Letture
Quel mattino il letturista del gas lo mandarono a una zona nuova. Ci passava ogni tanto da quelle parti non è che il posto lo bazzicava. S’era alzato dal letto mezzo stonato aveva dormito a spizzichi era rimasto curioso stranito, il quartiere non gli competeva. Copriva un’assenza, capitava una sostituzione ma lì non gli era mai toccato.

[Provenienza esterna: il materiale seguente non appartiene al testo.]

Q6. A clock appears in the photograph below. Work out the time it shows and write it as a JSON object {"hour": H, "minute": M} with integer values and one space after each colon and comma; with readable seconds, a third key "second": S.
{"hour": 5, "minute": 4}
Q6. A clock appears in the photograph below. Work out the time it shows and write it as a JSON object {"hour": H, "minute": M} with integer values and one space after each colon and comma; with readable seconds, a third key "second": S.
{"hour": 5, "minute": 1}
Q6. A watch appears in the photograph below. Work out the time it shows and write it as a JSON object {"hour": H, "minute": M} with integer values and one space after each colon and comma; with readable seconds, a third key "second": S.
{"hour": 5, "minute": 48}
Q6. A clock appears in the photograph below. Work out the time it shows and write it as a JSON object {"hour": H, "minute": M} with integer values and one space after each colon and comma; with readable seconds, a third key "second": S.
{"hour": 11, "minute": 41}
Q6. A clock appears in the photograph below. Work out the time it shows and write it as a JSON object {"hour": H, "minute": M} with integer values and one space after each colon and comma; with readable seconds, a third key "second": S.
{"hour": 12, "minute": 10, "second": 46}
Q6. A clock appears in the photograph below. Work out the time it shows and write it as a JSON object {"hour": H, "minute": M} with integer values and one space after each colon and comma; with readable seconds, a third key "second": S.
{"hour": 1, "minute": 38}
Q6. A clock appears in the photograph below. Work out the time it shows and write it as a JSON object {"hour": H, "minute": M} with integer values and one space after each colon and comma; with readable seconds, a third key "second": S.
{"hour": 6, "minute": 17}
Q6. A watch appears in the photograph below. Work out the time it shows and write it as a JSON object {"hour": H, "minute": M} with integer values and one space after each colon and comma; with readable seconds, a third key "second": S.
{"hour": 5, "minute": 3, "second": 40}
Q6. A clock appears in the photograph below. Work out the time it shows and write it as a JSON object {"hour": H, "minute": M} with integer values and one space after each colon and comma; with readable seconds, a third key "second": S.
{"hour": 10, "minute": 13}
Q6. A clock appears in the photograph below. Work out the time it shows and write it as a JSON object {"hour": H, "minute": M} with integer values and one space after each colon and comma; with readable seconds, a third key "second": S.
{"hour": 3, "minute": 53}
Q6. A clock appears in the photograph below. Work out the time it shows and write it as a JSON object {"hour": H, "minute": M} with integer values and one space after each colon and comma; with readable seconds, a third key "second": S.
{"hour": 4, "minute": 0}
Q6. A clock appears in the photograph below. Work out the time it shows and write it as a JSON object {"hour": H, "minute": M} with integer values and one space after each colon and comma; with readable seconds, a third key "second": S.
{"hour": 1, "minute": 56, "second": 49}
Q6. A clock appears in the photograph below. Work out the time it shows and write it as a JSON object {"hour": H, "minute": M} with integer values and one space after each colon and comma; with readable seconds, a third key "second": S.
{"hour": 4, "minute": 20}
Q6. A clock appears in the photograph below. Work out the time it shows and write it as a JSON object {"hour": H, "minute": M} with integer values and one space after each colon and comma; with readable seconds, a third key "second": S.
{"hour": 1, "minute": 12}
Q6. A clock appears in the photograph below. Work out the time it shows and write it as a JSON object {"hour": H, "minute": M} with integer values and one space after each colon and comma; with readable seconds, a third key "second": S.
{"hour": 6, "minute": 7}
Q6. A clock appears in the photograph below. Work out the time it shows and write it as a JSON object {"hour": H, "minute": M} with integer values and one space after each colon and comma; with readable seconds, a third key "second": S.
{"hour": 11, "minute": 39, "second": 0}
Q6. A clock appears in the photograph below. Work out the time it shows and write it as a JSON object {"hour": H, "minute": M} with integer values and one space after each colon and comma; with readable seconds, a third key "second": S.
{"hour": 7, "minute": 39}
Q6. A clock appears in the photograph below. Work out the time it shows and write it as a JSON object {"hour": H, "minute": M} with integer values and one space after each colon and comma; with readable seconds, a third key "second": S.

Il posto era bello. C’erano casette ben tenute quasi villette, un parco che pareva un boschetto. Lesse i contatori che sembravano antichi, grigi e con le tacche girevoli, ma aveva una smania. Dopo un’oretta e mezzo si guardò attorno. Dall’altro lato della strada c’era un’entrata secondaria del parco. Di solito era operativo e meccanico fino all’ultima lettura ma stamattina, sarà stata la nottata storta o la zona diversa o chissà cos’altro gli passava in testa, sentì le braccia cadergli ai fianchi, penna e blocchetto mettergli sforzo: s’erano fatti pesanti e spesso li sentiva così, verso la fine dell’orario, ma stavolta era un’altra cosa. Andò alla macchina per posarli richiuse la portiera guardò ancora l’entrata del parco. Più passava il tempo, più gli sembrava di sentirsi libero e incosciente come da creatura.
Fermarsi dieci minuti faceva lo stesso si lasciò andare. Mise piede nel verde, c’erano platani cipressi pini abbozzi di siepi e cespugli, buttò l’occhio a un sentiero di brecciolino, dava in salita e ci camminò, ai lati c’erano macchie di fiori gialli. Continuò a camminare e uscì su una strada che non conosceva, c’era, dietro un muro di recinzione con delle ringhiere sopra, una casa che era una reggia. Si impennavano alberi da signori piantati su aiuole, sulla parte più esterna un terrazzato di pietra largo si piegava a mezzo come un semicerchio. Provò soggezione da non fermarsi a capire chi ci abitava, ci fosse stato da letturare era tutto in macchina, e sorpassò a testa bassa. Ma quando pareva finita, e camminò un pezzetto, fu colpito subito dopo da un largo spiazzo che affacciava su uno sterrato bianco, ci si infilò d’istinto, e camminò. Gli parve c’era già stato, qualche metro di bianco e scorse quattro cristiani.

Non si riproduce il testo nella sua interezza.